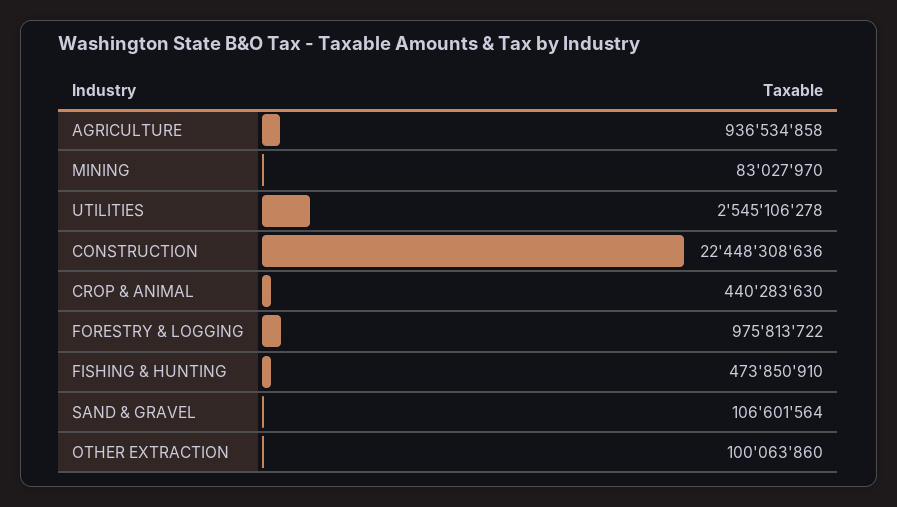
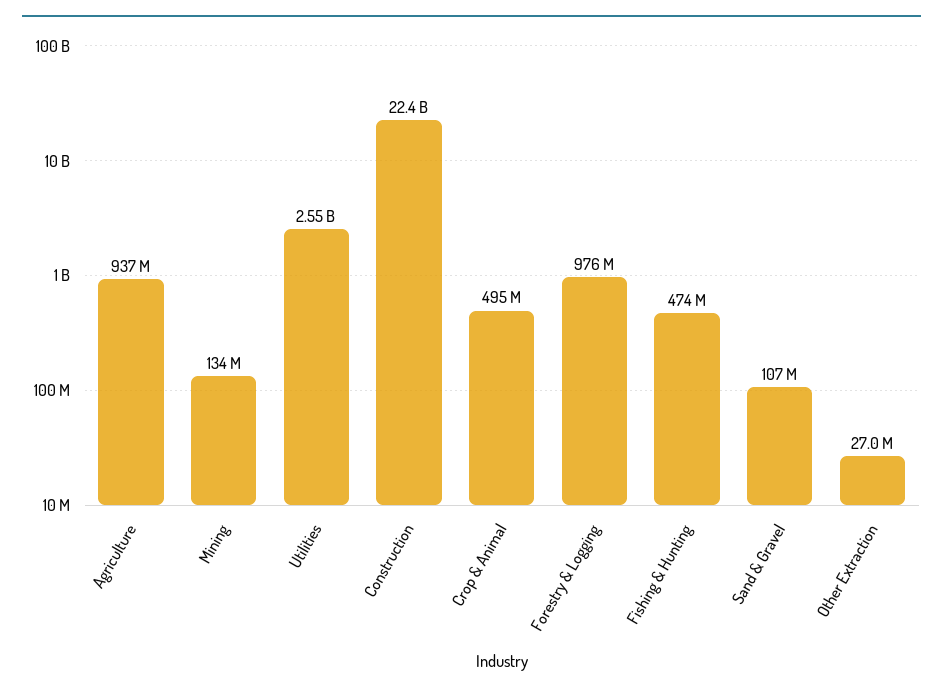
MINING: 83027970 -> 134000000
CROP & ANIMAL: 440283630 -> 495000000
OTHER EXTRACTION: 100063860 -> 27000000

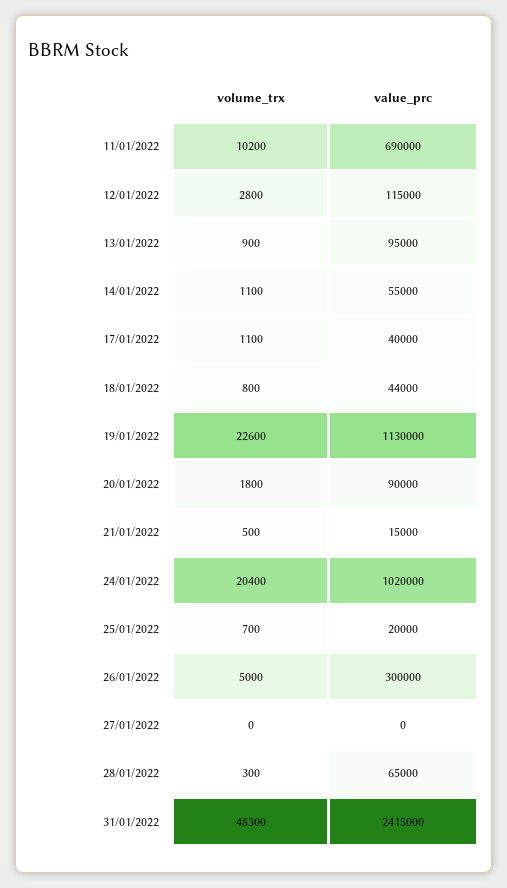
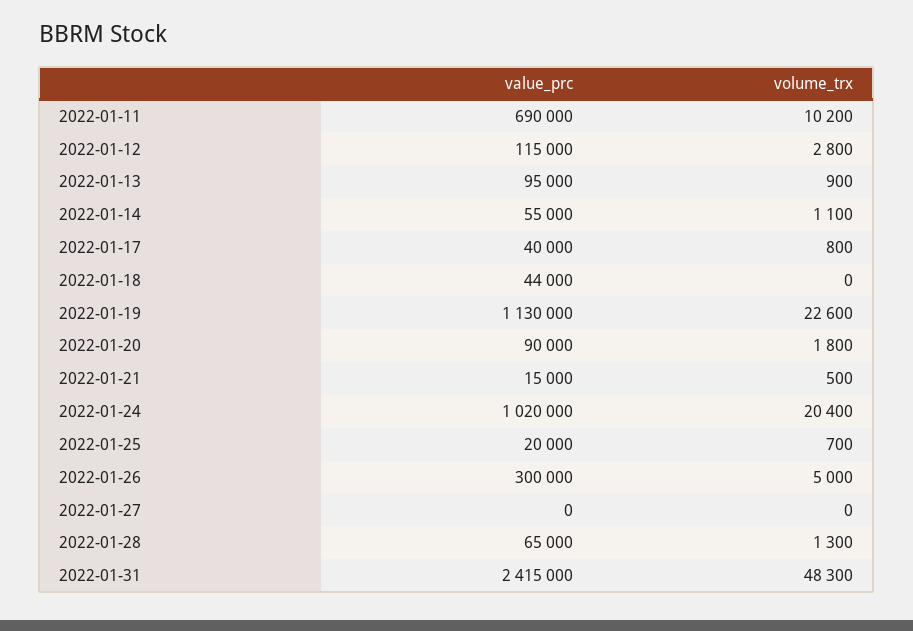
volume_trx, 17/01/2022: 1100 -> 800
volume_trx, 18/01/2022: 800 -> 0
volume_trx, 28/01/2022: 300 -> 1300

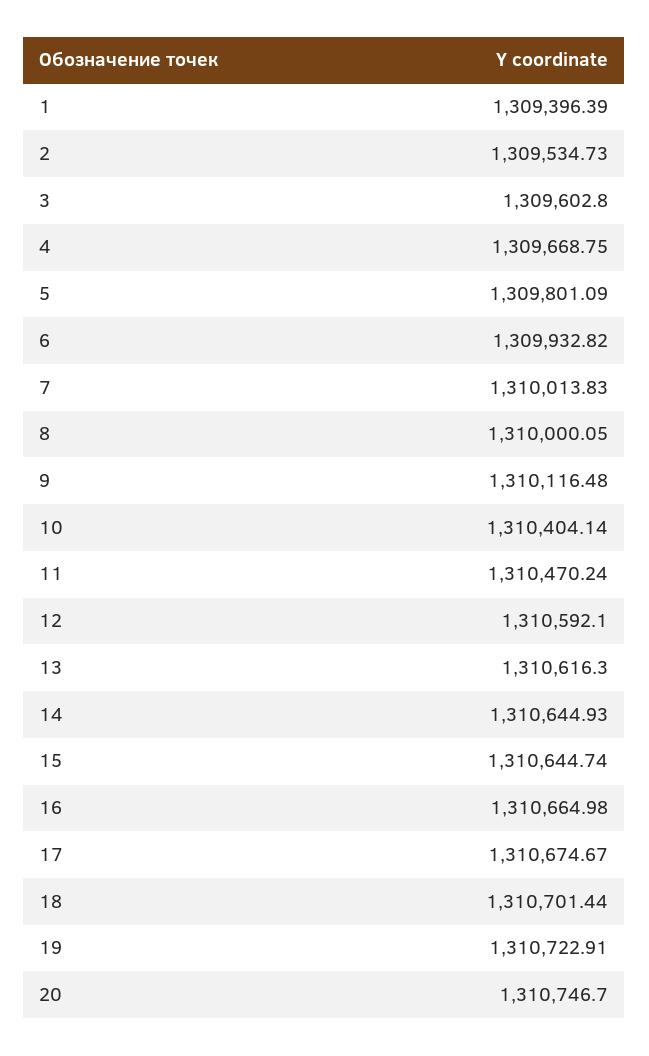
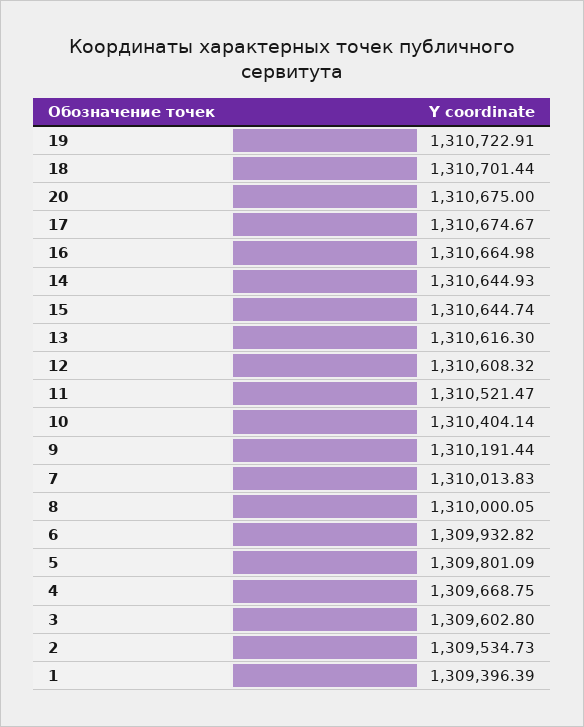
9: 1310116.48 -> 1310191.44
11: 1310470.24 -> 1310521.47
12: 1310592.1 -> 1310608.32
20: 1310746.7 -> 1310675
_ _ _ _ _ _ _
**Exercise objective**
From the material above, write out exactly the lines from the line with "volume_trx, 28/01/2022: 300 -> 1300" through the closing line, inclusive, and no pictures.

**Answer section**
volume_trx, 28/01/2022: 300 -> 1300

9: 1310116.48 -> 1310191.44
11: 1310470.24 -> 1310521.47
12: 1310592.1 -> 1310608.32
20: 1310746.7 -> 1310675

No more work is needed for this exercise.